Wherever "optical" occurs in the entries, copy the line that holds it.

Recorded data:
:::::
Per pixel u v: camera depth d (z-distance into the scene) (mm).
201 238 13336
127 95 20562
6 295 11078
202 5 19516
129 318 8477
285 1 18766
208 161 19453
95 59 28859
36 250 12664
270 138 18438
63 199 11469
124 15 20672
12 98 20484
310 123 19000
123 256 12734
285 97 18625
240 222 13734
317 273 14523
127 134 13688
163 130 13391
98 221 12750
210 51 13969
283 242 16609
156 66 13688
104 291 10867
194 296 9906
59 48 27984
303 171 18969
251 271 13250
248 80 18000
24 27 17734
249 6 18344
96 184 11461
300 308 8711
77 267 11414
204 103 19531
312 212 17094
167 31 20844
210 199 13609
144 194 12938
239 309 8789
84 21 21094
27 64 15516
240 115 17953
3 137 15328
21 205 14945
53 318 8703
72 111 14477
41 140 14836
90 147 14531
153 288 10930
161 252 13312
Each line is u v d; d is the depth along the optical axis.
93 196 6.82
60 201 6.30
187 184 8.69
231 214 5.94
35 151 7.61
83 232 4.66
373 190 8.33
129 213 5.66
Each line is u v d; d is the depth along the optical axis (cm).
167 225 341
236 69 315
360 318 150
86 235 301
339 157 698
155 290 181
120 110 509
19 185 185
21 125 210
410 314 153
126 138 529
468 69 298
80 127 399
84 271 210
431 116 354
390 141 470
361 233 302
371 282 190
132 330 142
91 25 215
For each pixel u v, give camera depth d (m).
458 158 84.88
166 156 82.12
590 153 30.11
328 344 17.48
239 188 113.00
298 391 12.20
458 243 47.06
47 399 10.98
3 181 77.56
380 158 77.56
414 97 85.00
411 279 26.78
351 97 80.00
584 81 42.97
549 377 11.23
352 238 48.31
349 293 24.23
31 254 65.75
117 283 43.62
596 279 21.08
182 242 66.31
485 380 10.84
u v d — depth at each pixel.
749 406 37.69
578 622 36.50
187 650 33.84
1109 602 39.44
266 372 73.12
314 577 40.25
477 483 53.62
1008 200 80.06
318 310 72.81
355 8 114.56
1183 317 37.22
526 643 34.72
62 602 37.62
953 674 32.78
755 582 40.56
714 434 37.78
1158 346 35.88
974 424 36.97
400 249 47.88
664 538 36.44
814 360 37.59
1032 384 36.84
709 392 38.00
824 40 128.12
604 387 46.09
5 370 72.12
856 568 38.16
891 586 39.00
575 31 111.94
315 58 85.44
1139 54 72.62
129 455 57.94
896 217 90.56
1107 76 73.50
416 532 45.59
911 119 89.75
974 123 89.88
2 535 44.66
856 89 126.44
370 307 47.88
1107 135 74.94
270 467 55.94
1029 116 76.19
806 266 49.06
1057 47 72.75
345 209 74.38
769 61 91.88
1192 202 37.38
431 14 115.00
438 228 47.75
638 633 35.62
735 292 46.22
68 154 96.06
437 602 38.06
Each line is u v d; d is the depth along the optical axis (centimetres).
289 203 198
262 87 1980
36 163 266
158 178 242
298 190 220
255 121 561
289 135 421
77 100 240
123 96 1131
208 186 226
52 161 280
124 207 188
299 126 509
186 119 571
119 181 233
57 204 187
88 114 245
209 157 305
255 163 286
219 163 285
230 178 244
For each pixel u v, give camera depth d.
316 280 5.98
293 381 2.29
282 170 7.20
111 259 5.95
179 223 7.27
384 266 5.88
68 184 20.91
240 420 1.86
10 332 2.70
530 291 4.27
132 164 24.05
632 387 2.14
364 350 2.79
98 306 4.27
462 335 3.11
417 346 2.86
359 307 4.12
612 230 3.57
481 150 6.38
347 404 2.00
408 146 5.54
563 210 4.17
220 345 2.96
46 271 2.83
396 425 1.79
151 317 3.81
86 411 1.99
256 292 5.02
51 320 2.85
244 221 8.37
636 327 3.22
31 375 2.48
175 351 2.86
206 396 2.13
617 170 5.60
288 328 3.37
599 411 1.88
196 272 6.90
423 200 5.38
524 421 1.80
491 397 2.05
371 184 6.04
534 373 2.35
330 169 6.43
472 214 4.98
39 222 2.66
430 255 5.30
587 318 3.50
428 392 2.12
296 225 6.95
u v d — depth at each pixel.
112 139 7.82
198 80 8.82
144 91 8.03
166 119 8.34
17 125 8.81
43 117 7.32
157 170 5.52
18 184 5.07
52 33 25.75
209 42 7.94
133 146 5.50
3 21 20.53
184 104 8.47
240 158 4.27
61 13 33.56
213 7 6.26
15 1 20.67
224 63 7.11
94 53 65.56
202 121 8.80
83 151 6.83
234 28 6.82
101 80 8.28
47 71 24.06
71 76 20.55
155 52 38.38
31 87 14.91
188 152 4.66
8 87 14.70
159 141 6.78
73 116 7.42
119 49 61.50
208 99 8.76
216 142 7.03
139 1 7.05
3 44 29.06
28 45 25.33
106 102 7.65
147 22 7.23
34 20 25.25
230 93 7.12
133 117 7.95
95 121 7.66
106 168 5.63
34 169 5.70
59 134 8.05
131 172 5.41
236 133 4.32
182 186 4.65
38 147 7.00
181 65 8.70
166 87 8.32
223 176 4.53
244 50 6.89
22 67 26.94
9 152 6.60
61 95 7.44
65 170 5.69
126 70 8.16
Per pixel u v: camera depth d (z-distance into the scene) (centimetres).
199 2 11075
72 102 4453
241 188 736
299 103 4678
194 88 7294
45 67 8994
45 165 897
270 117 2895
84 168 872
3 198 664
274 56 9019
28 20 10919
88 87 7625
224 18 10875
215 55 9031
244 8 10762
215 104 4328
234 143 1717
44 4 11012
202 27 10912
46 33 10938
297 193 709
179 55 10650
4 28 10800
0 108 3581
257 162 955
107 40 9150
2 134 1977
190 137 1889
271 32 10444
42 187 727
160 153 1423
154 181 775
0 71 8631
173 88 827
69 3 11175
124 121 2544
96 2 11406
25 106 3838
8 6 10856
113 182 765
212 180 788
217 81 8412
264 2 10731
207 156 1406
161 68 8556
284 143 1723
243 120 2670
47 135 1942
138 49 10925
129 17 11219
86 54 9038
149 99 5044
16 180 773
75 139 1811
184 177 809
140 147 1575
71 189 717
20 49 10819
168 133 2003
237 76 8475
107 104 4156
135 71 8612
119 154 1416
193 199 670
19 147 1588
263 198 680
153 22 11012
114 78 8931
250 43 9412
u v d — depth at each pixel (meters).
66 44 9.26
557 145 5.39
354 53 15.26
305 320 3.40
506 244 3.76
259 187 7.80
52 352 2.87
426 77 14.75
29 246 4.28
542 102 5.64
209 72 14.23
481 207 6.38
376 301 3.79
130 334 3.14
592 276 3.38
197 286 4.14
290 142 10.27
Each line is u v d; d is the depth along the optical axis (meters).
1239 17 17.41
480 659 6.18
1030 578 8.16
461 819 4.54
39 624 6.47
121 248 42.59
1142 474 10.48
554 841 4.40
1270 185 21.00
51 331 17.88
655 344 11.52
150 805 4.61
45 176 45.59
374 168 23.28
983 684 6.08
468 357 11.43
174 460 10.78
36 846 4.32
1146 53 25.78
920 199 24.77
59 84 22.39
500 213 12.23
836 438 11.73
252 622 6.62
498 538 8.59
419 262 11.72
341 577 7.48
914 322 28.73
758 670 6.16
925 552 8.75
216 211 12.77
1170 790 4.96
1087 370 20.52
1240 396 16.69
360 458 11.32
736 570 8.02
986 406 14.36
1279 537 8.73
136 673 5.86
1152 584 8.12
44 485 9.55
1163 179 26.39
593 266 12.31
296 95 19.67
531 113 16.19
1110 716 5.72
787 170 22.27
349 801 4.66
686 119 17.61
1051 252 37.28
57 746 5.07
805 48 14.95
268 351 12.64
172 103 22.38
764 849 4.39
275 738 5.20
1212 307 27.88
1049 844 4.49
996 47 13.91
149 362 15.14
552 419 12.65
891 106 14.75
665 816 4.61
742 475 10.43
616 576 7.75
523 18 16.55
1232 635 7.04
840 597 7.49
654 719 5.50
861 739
:::::
SOLUTION TO THIS EXERCISE -
Each line is u v d; d is the depth along the optical axis.
Each line is u v d; d is the depth along the optical axis (cm).
Each line is u v d; d is the depth along the optical axis (centimetres).
Each line is u v d; d is the depth along the optical axis (meters).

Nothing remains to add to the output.